Supplied entries:
********************

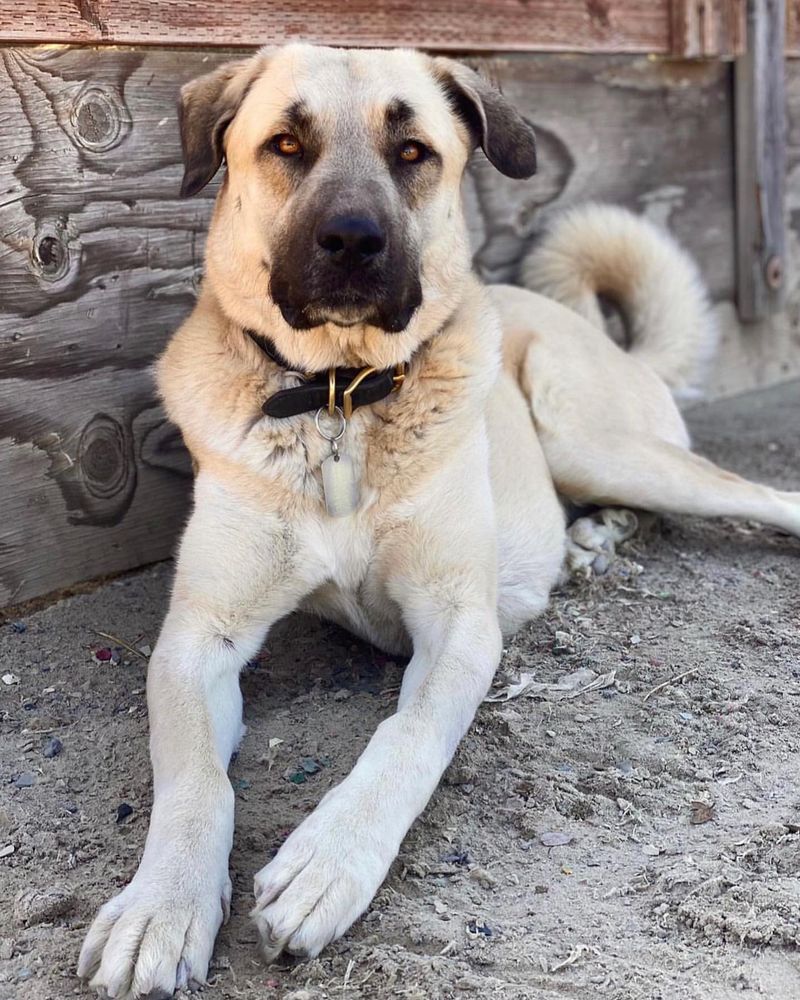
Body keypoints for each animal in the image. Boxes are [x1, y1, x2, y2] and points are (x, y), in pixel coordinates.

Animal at [76, 43, 800, 996]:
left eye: (414, 151)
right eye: (285, 144)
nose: (353, 241)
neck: (340, 399)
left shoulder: (459, 625)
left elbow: (408, 737)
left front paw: (327, 865)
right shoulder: (199, 637)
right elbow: (195, 777)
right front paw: (159, 907)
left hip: (591, 436)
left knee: (760, 498)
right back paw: (593, 541)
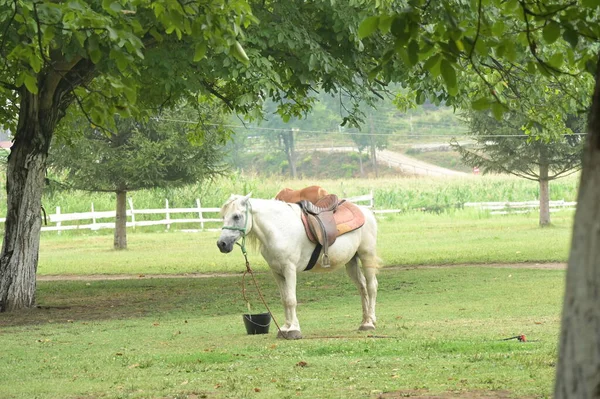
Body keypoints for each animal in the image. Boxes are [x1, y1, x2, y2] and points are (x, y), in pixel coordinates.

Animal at [218, 195, 382, 340]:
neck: (280, 228)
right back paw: (365, 320)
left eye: (236, 216)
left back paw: (369, 323)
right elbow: (284, 300)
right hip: (351, 262)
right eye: (223, 216)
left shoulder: (289, 269)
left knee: (371, 286)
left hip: (366, 256)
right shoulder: (277, 272)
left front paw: (294, 330)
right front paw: (285, 328)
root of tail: (366, 211)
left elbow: (291, 299)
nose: (221, 244)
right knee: (362, 287)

********************

Task brief: Which lines above include the word "elbow"? Pick them out and copy them.

Reply to the exercise:
left elbow: (408, 737)
right elbow: (195, 777)
right elbow: (284, 300)
left elbow: (291, 299)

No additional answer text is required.